--- The input Enclosed Below ---

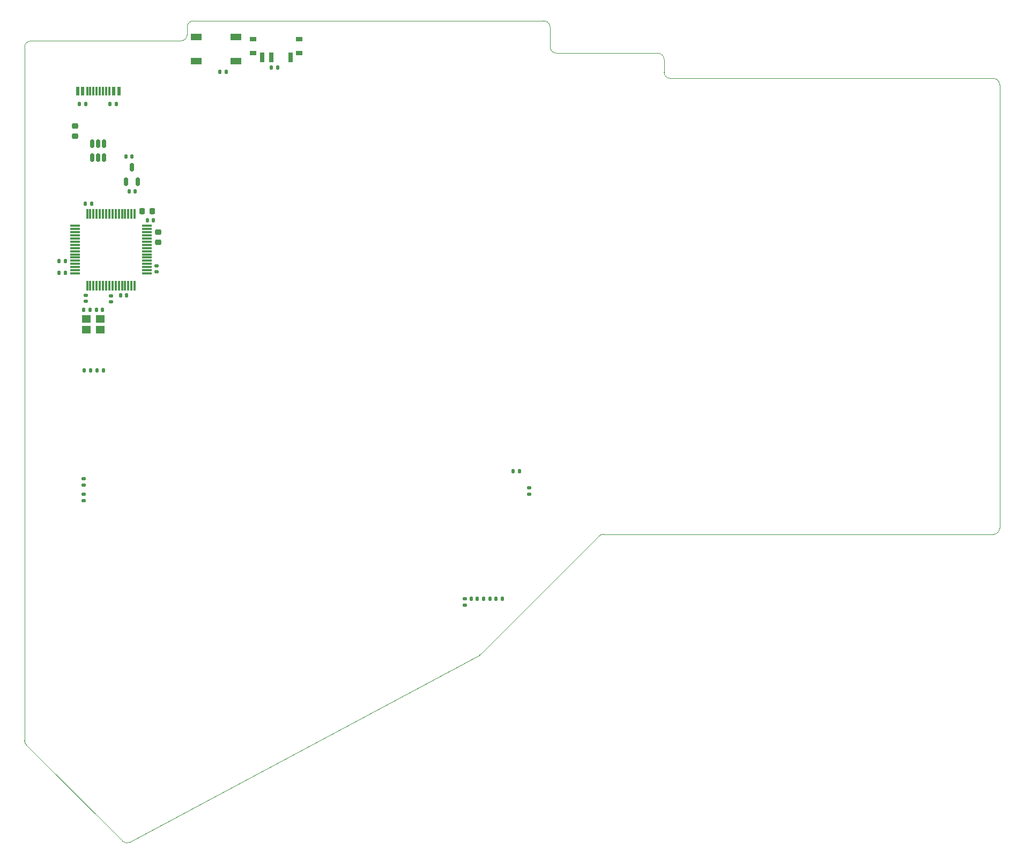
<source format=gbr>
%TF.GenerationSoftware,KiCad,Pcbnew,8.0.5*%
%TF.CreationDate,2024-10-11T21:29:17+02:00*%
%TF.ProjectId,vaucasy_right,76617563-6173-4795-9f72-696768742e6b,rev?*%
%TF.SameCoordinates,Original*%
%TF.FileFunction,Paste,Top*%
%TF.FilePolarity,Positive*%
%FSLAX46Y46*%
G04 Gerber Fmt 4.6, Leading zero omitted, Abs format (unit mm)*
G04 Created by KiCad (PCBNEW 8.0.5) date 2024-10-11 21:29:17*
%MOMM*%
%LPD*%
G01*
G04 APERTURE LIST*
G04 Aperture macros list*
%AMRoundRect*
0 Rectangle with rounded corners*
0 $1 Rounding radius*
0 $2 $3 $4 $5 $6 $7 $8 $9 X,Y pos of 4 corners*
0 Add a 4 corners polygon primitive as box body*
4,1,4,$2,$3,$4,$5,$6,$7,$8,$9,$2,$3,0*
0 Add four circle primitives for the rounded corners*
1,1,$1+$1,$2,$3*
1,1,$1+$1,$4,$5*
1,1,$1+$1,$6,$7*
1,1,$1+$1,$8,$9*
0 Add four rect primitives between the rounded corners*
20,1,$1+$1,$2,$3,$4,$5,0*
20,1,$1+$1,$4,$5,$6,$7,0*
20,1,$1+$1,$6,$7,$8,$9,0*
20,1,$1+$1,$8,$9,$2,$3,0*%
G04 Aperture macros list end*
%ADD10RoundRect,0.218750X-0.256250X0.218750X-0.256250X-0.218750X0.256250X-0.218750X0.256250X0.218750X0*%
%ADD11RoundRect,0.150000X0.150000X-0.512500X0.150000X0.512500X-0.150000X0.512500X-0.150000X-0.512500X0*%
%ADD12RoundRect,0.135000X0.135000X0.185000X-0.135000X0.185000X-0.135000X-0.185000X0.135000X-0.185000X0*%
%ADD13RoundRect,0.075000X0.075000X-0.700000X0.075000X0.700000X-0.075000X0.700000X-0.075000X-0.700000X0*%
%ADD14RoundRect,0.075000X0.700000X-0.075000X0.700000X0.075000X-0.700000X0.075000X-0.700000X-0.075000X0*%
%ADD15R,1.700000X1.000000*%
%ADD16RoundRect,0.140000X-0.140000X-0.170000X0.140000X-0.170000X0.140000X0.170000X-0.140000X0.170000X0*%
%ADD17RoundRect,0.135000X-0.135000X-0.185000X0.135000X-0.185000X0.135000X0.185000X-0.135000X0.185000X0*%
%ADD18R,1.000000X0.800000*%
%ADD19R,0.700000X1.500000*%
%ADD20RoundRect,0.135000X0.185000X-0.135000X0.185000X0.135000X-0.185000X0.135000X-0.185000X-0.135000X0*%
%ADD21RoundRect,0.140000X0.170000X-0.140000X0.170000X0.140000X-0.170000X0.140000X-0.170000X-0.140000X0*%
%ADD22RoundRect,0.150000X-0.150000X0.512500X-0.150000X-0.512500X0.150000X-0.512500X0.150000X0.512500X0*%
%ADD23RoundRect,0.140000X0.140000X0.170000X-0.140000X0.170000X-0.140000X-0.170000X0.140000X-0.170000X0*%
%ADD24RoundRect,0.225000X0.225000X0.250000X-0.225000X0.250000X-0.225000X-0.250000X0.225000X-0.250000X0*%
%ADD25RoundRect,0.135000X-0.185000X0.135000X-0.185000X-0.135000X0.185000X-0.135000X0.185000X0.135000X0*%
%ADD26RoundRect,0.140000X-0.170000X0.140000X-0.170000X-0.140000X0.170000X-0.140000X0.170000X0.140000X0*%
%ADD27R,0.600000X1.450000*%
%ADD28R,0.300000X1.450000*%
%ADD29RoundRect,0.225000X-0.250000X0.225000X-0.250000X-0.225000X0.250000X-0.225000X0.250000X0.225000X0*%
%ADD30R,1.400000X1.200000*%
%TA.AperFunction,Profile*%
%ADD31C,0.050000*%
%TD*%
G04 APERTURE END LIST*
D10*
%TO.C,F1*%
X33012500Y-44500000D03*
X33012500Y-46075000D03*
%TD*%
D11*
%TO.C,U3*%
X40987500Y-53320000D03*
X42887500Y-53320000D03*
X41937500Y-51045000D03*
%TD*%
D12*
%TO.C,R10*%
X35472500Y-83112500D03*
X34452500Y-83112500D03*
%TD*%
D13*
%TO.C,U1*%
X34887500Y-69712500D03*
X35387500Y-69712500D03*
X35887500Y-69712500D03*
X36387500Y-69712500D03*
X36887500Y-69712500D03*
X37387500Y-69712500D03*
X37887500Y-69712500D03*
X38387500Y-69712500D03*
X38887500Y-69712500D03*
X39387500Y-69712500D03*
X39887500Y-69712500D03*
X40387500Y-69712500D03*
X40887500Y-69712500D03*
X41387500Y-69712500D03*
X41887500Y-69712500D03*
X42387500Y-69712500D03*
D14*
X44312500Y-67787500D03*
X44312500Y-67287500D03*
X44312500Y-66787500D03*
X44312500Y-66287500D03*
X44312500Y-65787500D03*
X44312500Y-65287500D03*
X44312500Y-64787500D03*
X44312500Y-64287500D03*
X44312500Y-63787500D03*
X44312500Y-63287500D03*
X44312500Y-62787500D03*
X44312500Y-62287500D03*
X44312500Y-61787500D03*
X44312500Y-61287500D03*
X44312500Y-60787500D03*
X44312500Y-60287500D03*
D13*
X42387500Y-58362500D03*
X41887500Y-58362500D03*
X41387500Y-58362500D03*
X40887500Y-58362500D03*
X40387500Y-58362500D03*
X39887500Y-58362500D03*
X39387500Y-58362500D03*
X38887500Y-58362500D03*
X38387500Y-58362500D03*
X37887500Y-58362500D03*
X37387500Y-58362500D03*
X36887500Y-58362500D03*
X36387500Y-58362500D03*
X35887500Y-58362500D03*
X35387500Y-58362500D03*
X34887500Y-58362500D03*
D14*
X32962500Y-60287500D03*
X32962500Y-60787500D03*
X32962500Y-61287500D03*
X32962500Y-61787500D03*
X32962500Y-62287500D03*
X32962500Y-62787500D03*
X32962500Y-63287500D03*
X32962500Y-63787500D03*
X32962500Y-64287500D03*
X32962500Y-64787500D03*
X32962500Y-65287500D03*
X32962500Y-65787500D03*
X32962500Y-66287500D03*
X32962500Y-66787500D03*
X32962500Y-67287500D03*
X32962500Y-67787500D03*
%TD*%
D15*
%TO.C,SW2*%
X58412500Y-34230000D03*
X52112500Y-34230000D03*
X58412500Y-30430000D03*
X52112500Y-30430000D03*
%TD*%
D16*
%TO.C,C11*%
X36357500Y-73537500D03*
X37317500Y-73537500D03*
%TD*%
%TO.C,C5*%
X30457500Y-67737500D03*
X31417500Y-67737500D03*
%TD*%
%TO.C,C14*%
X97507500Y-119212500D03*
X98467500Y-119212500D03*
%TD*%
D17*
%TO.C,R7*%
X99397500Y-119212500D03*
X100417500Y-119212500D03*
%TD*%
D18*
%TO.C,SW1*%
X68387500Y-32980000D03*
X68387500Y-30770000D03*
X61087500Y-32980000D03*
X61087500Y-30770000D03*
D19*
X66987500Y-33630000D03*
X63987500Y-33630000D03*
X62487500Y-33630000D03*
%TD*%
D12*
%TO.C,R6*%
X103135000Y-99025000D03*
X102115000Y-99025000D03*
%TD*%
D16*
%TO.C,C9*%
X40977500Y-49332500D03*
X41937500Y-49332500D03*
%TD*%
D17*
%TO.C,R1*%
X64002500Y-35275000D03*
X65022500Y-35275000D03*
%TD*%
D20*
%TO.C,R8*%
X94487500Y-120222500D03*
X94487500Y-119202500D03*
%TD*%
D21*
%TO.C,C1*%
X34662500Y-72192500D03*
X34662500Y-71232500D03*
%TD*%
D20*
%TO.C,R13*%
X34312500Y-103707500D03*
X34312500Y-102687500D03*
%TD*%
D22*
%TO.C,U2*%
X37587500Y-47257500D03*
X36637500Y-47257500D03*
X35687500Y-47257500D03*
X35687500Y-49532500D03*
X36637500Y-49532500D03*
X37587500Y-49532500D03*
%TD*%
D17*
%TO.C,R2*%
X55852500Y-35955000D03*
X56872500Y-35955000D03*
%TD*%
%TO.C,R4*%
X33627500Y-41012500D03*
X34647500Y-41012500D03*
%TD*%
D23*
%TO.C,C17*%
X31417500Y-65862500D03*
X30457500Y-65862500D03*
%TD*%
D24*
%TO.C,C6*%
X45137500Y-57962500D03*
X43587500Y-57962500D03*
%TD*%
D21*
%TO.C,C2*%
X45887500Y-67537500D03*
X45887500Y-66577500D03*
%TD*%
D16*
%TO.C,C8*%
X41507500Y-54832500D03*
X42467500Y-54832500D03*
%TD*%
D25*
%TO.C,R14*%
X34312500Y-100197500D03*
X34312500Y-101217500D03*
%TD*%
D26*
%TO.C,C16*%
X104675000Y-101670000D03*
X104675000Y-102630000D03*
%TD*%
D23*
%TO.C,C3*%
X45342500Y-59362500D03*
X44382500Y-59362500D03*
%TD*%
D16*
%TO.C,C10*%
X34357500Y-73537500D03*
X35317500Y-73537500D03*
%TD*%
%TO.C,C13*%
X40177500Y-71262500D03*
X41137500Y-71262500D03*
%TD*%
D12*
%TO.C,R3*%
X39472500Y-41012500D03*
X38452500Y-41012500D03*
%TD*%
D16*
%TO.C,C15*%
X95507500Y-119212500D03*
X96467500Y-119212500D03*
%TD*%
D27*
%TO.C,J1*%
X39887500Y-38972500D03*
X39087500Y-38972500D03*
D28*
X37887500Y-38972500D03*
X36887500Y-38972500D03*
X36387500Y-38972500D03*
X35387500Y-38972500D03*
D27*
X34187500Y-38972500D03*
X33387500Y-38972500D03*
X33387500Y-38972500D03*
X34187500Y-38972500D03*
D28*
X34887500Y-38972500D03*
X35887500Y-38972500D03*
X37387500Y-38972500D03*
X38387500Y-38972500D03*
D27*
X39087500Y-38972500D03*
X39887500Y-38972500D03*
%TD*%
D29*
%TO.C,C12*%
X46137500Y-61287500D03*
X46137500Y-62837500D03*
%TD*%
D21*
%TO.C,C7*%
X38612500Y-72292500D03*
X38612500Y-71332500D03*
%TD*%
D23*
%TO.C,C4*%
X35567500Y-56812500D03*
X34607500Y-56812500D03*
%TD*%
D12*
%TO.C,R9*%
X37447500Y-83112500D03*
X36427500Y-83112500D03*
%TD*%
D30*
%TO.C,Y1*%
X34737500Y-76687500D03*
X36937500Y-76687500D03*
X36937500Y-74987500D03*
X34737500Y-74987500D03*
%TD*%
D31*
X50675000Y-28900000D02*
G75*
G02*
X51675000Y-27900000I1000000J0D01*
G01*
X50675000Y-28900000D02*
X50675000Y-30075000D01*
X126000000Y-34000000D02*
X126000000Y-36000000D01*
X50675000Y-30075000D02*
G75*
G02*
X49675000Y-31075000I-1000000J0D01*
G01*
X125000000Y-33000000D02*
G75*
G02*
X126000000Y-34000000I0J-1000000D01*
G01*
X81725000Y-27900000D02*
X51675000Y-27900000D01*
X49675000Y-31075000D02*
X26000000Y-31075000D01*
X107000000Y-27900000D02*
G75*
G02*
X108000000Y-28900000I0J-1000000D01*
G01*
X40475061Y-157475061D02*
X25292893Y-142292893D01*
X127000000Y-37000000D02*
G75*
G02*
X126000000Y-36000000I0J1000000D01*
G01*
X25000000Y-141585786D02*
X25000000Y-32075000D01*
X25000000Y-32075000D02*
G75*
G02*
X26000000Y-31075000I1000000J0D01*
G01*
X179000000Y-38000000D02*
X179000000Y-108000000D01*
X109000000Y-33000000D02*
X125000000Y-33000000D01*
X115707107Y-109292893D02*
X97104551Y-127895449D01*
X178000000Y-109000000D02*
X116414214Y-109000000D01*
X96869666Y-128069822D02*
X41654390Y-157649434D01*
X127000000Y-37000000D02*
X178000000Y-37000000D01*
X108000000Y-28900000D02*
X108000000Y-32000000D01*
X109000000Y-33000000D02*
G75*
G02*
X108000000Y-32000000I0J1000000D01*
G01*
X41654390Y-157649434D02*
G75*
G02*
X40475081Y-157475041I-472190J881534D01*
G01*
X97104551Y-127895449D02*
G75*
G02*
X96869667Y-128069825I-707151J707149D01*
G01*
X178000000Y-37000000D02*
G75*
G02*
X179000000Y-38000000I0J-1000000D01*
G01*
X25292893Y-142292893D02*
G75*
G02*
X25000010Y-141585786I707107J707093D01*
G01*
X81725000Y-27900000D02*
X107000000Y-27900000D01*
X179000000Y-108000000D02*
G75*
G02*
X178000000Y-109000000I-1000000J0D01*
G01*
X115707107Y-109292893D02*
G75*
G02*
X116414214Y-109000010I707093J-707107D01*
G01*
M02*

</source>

--- End of Enclosed The input ---

● What you have to do: Collect each line of the entries that has the word "KiCad", copying it in full.

● Solution to this task:
%TF.GenerationSoftware,KiCad,Pcbnew,8.0.5*%
G04 Created by KiCad (PCBNEW 8.0.5) date 2024-10-11 21:29:17*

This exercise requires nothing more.